Affı Rabb’e bıraktıklar. Öğrencileri affettiklerini söyleyen metalik müjdeye prim vermediler. Fakat yeniden öğrenci oldular. Dinini ve niyetini hep koruma altında tutmaya çalışarak. Samimiyeti elden bırakmayalım dediler.

 Küçükken izlediği bir çizgi filmdi. Çizgi filmde uzaydan gelen gemisinin yakıtı biten küçük, gerçekten küçük kahraman çok sıkıntı  çekiyordu. Dünyada, bu indiği çiçekler arasında gemisinin yakıtını bulamıyordu. Uzay gemisinin üstüne çıktı ve etrafına baktı. Yok,  yok. Sonra ağlamaya başladı küçük kahraman. Gözyaşları gemiye değdiğinde gemi hareketlenmeye başladı. Sonra o munis ses,  çizgi filmi izleyen çocuklara belki de bir ders vermek, nasihat etmek için şunları söyledi: Harekete geçmesi için gereken tek şey samimiyetti.

Bu cümle zihnine kazındı izleyici küçük kızın.

Yıllar sonra “hey sen! başörtülü giremezsin” diye üniversitesinden ayrılmak zorunda kaldı. Başörtüsünden dolayı ikinci plana  atılmaya alışkındı aslında. Fakat içinde büyüyen, onu o yapan duyguların, azmin, bakış açısının örtülü olmadığında zarar göreceğini  biliyordu. İnsanı önemsiyor ve insan için de örtünmenin, bürünmenin ne kadar fitri olduğunu hissediyordu. Örtülü olmayı dert etmedi.  Örtüyü feda ederse asıl dertti. Allah başka kapılar açtı.

Başka kapılarda duydukça rahatladı, diploma nedir ki? Çöp kutusunu doldurmaya yeter. Tabi ya. Kemmiyet değil keyfiyet. Nicelik  değil nitelik. Hep böyle okurlardı satırlardan. Sadrı temiz, sadrı sadra şifa insanlard a n da bunu duydular. Diplomalı insandan önce  adam gibi insan olmaya, kul olmaya çalıştılar.

Veriler:
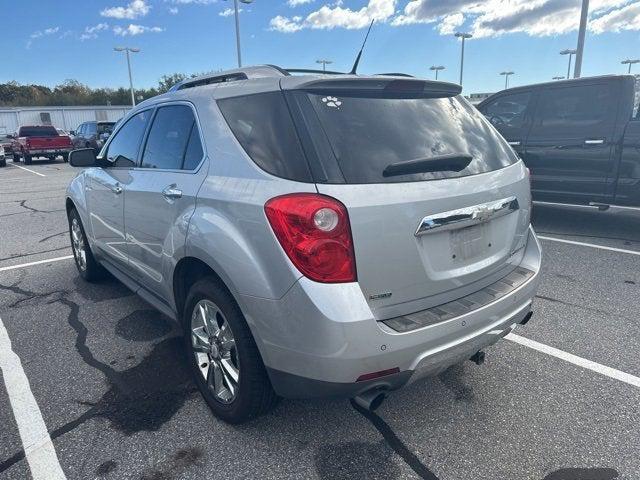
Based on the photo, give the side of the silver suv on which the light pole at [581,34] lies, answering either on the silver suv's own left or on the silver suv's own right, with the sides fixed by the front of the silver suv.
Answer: on the silver suv's own right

Etkinlik Listesi:
1. Çalışma metnindeki çizgi filmde küçük kahramanın uzay gemisi ne zaman hareketlenmeye başlamıştır?
2. Çalışma metninde "Küçükken izlediği bir" ifadesinden "tek şey samimiyetti." ifadesine kadar olan bölümü değiştirmeden yazınız.
Materyalin bu çalışmada hiçbir işlevi bulunmamaktadır.

Yanıtlarınız:
1. Kahramanın gözyaşları gemiye değdiğinde.

2.
Küçükken izlediği bir çizgi filmdi. Çizgi filmde uzaydan gelen gemisinin yakıtı biten küçük, gerçekten küçük kahraman çok sıkıntı  çekiyordu. Dünyada, bu indiği çiçekler arasında gemisinin yakıtını bulamıyordu. Uzay gemisinin üstüne çıktı ve etrafına baktı. Yok,  yok. Sonra ağlamaya başladı küçük kahraman. Gözyaşları gemiye değdiğinde gemi hareketlenmeye başladı. Sonra o munis ses,  çizgi filmi izleyen çocuklara belki de bir ders vermek, nasihat etmek için şunları söyledi: Harekete geçmesi için gereken tek şey samimiyetti.